## Directive
The line count for "input" is all that is needed: say how many lines in the listing below contain it.

----

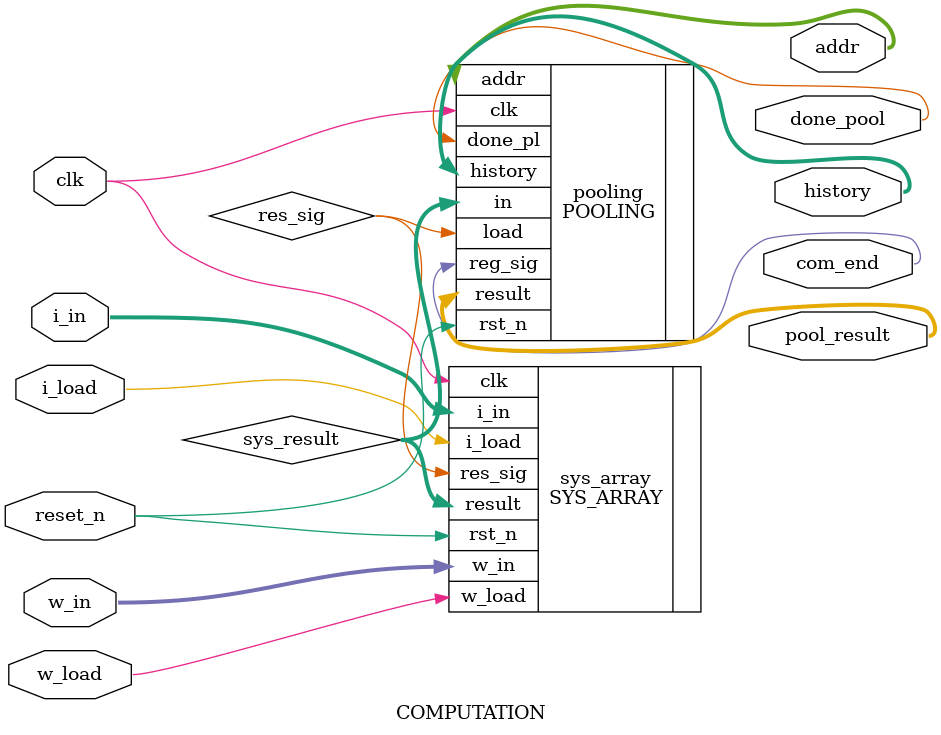
<source format=v>
module COMPUTATION #(
parameter FRT = 6'd14,
parameter PAD = 6'd2)(
input clk,
input reset_n,
input i_load,
input w_load,
input signed [15:0] i_in,
input signed [15:0] w_in,

output [15:0] pool_result,
output [15:0] addr,
output [1:0] history,
output com_end,
output done_pool
);

parameter SIZE = FRT + PAD;

wire signed [15:0] sys_result;
wire res_sig;

SYS_ARRAY #(
.SIZE(SIZE)) sys_array(
.clk(clk),
.rst_n(reset_n),
.i_load(i_load),
.w_load(w_load),
.i_in(i_in),
.w_in(w_in),

.result(sys_result),
.res_sig(res_sig)
);

POOLING #(
.SIZE((SIZE-2)/2)) pooling(
.clk(clk),
.rst_n(reset_n),
.load(res_sig),
.in(sys_result),

.result(pool_result),
.addr(addr),
.history(history),
.reg_sig(com_end),
.done_pl(done_pool)
);

endmodule
</source>
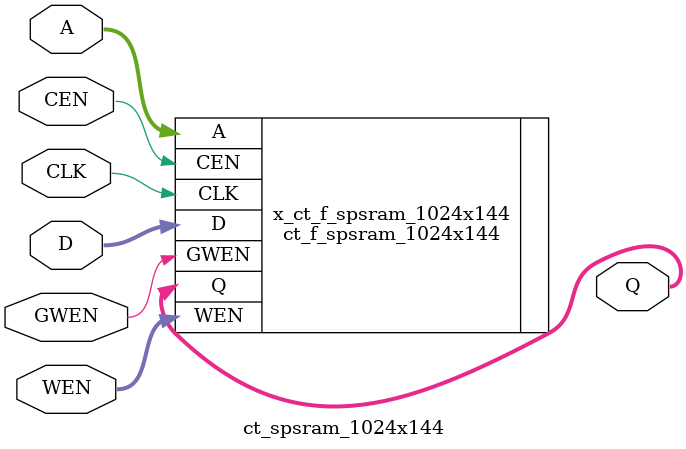
<source format=v>

/*Copyright 2019-2021 T-Head Semiconductor Co., Ltd.

Licensed under the Apache License, Version 2.0 (the "License");
you may not use this file except in compliance with the License.
You may obtain a copy of the License at

    http://www.apache.org/licenses/LICENSE-2.0

Unless required by applicable law or agreed to in writing, software
distributed under the License is distributed on an "AS IS" BASIS,
WITHOUT WARRANTIES OR CONDITIONS OF ANY KIND, either express or implied.
See the License for the specific language governing permissions and
limitations under the License.
*/

// &ModuleBeg; @22
module ct_spsram_1024x144(
  A,
  CEN,
  CLK,
  D,
  GWEN,
  Q,
  WEN
);

// &Ports; @23
input   [9  :0]  A;   
input            CEN; 
input            CLK; 
input   [143:0]  D;   
input            GWEN; 
input   [143:0]  WEN; 
output  [143:0]  Q;   

// &Regs; @24

// &Wires; @25
wire    [9  :0]  A;   
wire             CEN; 
wire             CLK; 
wire    [143:0]  D;   
wire             GWEN; 
wire    [143:0]  Q;   
wire    [143:0]  WEN; 


//**********************************************************
//                  Parameter Definition
//**********************************************************
parameter ADDR_WIDTH = 10;
parameter DATA_WIDTH = 144;
parameter WE_WIDTH   = 144;

// &Force("bus","Q",DATA_WIDTH-1,0); @34
// &Force("bus","WEN",WE_WIDTH-1,0); @35
// &Force("bus","A",ADDR_WIDTH-1,0); @36
// &Force("bus","D",DATA_WIDTH-1,0); @37

  //********************************************************
  //*                        FPGA memory                   *
  //********************************************************
//   &Instance("ct_f_spsram_1024x144"); @43
ct_f_spsram_1024x144  x_ct_f_spsram_1024x144 (
  .A    (A   ),
  .CEN  (CEN ),
  .CLK  (CLK ),
  .D    (D   ),
  .GWEN (GWEN),
  .Q    (Q   ),
  .WEN  (WEN )
);

//   &Instance("ct_tsmc_spsram_1024x144"); @49

// &ModuleEnd; @65
endmodule



</source>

----

## Exercise answer
12